▶ **Instructions for the task**
Your response should consist solely of the lines from the one containing "M483 383 489 324 500 288" through the final line of the entries, repeated exactly.

━━ Data for review

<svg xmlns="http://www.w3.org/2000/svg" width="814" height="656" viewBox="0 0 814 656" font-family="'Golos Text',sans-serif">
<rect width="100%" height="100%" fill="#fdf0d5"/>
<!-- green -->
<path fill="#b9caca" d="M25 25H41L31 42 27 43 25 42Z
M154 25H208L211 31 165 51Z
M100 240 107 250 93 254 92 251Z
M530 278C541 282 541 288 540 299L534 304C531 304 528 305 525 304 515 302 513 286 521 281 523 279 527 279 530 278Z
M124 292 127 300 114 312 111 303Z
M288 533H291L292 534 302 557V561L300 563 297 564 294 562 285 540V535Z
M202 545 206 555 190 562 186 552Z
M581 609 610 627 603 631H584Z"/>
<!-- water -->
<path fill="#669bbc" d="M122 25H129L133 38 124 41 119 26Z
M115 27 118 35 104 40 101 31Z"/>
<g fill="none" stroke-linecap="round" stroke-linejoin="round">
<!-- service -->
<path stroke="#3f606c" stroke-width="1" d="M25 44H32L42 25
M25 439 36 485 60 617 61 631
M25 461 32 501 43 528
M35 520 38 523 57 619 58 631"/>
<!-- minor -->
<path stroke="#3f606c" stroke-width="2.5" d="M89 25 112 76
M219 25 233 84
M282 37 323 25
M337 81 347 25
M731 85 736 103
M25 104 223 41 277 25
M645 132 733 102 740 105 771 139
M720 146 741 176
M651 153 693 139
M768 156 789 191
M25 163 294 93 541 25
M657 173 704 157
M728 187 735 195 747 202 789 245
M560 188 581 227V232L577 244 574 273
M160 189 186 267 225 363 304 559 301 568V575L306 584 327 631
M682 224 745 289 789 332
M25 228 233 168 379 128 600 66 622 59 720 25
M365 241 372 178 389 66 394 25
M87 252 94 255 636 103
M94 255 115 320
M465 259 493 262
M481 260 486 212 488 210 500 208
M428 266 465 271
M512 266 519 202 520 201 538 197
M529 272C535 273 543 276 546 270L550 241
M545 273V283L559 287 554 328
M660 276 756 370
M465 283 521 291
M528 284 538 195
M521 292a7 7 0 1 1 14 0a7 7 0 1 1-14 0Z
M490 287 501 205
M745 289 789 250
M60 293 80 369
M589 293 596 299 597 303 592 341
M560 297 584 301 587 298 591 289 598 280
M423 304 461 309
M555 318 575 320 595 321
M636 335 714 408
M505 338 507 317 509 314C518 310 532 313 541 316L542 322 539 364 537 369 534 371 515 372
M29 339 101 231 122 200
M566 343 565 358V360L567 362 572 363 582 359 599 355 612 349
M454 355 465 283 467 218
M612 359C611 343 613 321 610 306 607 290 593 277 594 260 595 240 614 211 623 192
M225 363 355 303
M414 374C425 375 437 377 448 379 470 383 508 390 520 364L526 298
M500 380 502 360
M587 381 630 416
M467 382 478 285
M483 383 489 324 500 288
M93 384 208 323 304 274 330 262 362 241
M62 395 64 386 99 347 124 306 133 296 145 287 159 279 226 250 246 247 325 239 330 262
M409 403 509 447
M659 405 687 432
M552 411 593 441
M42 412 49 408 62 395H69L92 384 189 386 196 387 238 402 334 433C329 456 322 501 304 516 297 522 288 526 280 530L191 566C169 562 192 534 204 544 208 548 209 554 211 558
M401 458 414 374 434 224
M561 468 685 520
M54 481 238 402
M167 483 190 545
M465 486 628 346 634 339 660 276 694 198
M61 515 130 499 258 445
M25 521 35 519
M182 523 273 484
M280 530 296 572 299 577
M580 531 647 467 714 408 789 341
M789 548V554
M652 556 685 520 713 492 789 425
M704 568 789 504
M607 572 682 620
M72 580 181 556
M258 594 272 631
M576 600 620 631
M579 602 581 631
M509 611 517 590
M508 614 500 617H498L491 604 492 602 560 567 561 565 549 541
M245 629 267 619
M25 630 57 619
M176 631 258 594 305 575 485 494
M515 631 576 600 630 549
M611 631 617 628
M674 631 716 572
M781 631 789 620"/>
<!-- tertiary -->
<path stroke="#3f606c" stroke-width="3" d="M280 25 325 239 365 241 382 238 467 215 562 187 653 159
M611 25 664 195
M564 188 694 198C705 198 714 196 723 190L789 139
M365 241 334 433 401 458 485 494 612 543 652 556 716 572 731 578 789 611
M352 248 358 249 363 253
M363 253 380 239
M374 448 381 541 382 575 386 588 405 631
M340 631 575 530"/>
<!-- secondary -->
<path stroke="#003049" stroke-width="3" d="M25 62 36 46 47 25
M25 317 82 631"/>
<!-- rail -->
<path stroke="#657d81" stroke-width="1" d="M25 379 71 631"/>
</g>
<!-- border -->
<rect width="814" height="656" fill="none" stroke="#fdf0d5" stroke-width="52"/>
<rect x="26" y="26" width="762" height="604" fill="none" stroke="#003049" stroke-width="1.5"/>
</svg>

━━━━

▶ **Result below**
M483 383 489 324 500 288
M93 384 208 323 304 274 330 262 362 241
M62 395 64 386 99 347 124 306 133 296 145 287 159 279 226 250 246 247 325 239 330 262
M409 403 509 447
M659 405 687 432
M552 411 593 441
M42 412 49 408 62 395H69L92 384 189 386 196 387 238 402 334 433C329 456 322 501 304 516 297 522 288 526 280 530L191 566C169 562 192 534 204 544 208 548 209 554 211 558
M401 458 414 374 434 224
M561 468 685 520
M54 481 238 402
M167 483 190 545
M465 486 628 346 634 339 660 276 694 198
M61 515 130 499 258 445
M25 521 35 519
M182 523 273 484
M280 530 296 572 299 577
M580 531 647 467 714 408 789 341
M789 548V554
M652 556 685 520 713 492 789 425
M704 568 789 504
M607 572 682 620
M72 580 181 556
M258 594 272 631
M576 600 620 631
M579 602 581 631
M509 611 517 590
M508 614 500 617H498L491 604 492 602 560 567 561 565 549 541
M245 629 267 619
M25 630 57 619
M176 631 258 594 305 575 485 494
M515 631 576 600 630 549
M611 631 617 628
M674 631 716 572
M781 631 789 620"/>
<!-- tertiary -->
<path stroke="#3f606c" stroke-width="3" d="M280 25 325 239 365 241 382 238 467 215 562 187 653 159
M611 25 664 195
M564 188 694 198C705 198 714 196 723 190L789 139
M365 241 334 433 401 458 485 494 612 543 652 556 716 572 731 578 789 611
M352 248 358 249 363 253
M363 253 380 239
M374 448 381 541 382 575 386 588 405 631
M340 631 575 530"/>
<!-- secondary -->
<path stroke="#003049" stroke-width="3" d="M25 62 36 46 47 25
M25 317 82 631"/>
<!-- rail -->
<path stroke="#657d81" stroke-width="1" d="M25 379 71 631"/>
</g>
<!-- border -->
<rect width="814" height="656" fill="none" stroke="#fdf0d5" stroke-width="52"/>
<rect x="26" y="26" width="762" height="604" fill="none" stroke="#003049" stroke-width="1.5"/>
</svg>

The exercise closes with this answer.